----- 抜粋本文 -----

こんにちは。おくすりアドバイザーの井田です。

健康を願う人とくすりとの関りは古代より大変深い関係がありますが、多く
宗教の中や民間伝承、歴史書でその様子を確認することができます。特に奈
良にはその色合いが濃く、今回は以下その内容を順次紹介して行きたいと思
います。

<古代・飛鳥、奈良時代とくすり>
奈良時代の歴史書「日本書紀」には611年に推古天皇が宇陀地方で薬狩りを
されたという以下の記述があります。(巻二十二 推古天皇十九年、「夏五
月の五日に菟田野(うたの)に薬猟りす。鶏明時(あかつき)を取りて、藤
原池の上(ほとり)に集ふ。会明(あけぼの)を以て乃ち往く。」今でもこ
の宇陀地方には薬狩りの伝統に繋がる江戸時代からの私設の森野旧薬園があ
り、多くの貴重な薬草が栽培されています。見学可能ですので宇陀に行かれ
た折は是非訪れてください。この時代には日本古来の薬に加え中国から多く
の医術、医薬品が導入され、多く寺院と深い関係を持っていました。東大寺
の正倉院には光明皇后が奉納した六十種の医薬品が記録に残っています(奉
盧舎那仏種々薬帳)。また753年(天平勝宝5年)唐から鑑真が招かれて来朝
しその後唐招提寺を開きましたがその折「奇効丸」というくすりを伝え光明
皇后の病を治したという話が残っています。

<寺社とくすり>
奈良は日本の中心であったことから寺院、貴族を中心にくすりに対する関心
が強かったのですが、いくつかの寺院では寺内で伝承され調剤されたくすり
が求めに応じて提供されていたようです。法隆寺では五十三種の漢方薬の処
方を詳しく書いた鎌倉末期頃の巻物があり、興福寺でも有名な「多聞院日
記」の中に二十三種のくすりの名前が記載されています。また西大寺では僧
の叡尊が創成したと伝わる「豊心丹」という婦人薬があり、江戸時代の「大
和名産案内」にもその名前が紹介されています。桜井市にある日本最古の神
社と言われる大神(おおみわ)神社では毎年4月18日、「花鎮祭(別名:薬
まつり」が行われます。桜の花びらが舞い散る頃は、花びらと共に疫病が流
行すると信じられており、花を鎮めて災難・疫病を鎮め、無病息災を祈願し
ています。摂社の少彦名神社にはくすりの神が祀られています。

<大和の売薬>
一般の人々には江戸時代以降配置販売業により大和のくすりが全国に届けら
れました。以前は売薬とよばれていましたが配置員が直接全国の家庭を訪問
してくすりを預け、後に訪問した時に使った分だけの代金を頂くといった内
容です。この形態は「先用後利」とよばれるもので日本独特の販売形態で古
来奈良大和に加え、越中、近江等が配置薬の重要な地として知られています。大和の売薬のくすりとして代表的なものとして「三光丸」、「陀羅尼助」、「蘇命丸」等が挙げられます。(株)三光丸が御所市に「クスリ資料館」を開設しておられますので、和漢薬や配置販売業に関する理解を深めるのに大いに役立ちます。

----- データエントリ -----

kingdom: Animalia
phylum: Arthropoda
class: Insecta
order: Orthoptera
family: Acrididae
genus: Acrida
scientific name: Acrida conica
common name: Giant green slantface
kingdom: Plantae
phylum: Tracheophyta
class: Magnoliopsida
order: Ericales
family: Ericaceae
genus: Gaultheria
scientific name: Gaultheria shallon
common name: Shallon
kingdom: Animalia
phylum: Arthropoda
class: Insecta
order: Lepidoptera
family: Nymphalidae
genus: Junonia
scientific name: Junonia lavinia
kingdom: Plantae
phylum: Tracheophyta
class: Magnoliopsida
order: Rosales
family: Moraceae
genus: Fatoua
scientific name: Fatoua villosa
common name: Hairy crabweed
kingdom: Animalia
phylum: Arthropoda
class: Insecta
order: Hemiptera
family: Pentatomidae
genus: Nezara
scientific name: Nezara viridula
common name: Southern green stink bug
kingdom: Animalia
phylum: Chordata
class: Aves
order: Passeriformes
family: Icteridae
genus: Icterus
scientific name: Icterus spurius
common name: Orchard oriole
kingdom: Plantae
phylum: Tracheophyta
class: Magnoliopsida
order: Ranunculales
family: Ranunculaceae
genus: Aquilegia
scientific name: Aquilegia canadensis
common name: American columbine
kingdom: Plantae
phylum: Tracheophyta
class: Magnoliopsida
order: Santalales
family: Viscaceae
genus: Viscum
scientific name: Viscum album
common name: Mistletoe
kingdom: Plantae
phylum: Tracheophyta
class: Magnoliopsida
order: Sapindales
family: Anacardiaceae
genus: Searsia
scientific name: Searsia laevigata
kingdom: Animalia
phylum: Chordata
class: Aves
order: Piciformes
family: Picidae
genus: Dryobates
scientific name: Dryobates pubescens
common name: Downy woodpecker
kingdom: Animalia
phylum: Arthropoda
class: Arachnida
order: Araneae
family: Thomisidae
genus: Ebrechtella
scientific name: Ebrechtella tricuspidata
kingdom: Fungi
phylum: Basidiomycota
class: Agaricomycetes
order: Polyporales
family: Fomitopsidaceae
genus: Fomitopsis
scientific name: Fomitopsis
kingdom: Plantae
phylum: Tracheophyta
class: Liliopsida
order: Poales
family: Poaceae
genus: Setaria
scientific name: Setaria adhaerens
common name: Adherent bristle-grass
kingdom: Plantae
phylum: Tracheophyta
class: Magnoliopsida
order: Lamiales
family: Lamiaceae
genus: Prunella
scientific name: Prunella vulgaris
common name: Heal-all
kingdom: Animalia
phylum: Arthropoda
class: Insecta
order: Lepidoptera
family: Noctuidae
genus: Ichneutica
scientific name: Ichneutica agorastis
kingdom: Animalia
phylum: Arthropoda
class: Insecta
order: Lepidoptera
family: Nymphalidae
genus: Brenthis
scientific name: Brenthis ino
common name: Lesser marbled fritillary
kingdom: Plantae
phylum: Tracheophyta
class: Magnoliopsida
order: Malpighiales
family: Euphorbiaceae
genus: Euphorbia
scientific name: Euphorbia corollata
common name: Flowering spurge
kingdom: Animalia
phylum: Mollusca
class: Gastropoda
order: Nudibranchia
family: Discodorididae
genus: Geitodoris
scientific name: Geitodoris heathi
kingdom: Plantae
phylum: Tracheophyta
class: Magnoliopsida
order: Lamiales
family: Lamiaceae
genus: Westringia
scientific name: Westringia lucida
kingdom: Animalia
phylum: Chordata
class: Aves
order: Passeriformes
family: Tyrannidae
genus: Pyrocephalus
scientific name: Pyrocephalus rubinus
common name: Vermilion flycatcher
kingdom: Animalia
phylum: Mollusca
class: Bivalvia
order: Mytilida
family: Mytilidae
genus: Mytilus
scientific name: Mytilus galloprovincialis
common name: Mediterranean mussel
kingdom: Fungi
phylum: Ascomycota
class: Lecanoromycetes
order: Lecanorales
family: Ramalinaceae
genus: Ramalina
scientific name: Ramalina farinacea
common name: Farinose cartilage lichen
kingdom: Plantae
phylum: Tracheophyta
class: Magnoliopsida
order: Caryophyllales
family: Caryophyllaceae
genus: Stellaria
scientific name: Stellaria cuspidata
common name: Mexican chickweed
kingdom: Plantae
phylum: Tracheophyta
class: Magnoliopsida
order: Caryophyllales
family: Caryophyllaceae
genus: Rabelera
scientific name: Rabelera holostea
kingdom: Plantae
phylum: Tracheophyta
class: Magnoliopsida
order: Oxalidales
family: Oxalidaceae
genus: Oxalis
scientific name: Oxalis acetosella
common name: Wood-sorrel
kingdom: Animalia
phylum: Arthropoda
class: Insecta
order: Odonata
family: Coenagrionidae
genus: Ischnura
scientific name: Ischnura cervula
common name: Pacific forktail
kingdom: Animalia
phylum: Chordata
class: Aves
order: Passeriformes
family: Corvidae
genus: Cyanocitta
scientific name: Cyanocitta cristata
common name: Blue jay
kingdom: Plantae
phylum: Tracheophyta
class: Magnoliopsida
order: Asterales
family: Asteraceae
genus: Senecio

-----

(課題の条件): 奈良とくすりの本文から、「<古代・飛鳥、奈良時代とくすり>」に始まり「皇后の病を治したという話が残っています。」に至るまでの全部を一字一句違えずに引用せよ。

(最終解答):
<古代・飛鳥、奈良時代とくすり>
奈良時代の歴史書「日本書紀」には611年に推古天皇が宇陀地方で薬狩りを
されたという以下の記述があります。(巻二十二 推古天皇十九年、「夏五
月の五日に菟田野(うたの)に薬猟りす。鶏明時(あかつき)を取りて、藤
原池の上(ほとり)に集ふ。会明(あけぼの)を以て乃ち往く。」今でもこ
の宇陀地方には薬狩りの伝統に繋がる江戸時代からの私設の森野旧薬園があ
り、多くの貴重な薬草が栽培されています。見学可能ですので宇陀に行かれ
た折は是非訪れてください。この時代には日本古来の薬に加え中国から多く
の医術、医薬品が導入され、多く寺院と深い関係を持っていました。東大寺
の正倉院には光明皇后が奉納した六十種の医薬品が記録に残っています(奉
盧舎那仏種々薬帳)。また753年(天平勝宝5年)唐から鑑真が招かれて来朝
しその後唐招提寺を開きましたがその折「奇効丸」というくすりを伝え光明
皇后の病を治したという話が残っています。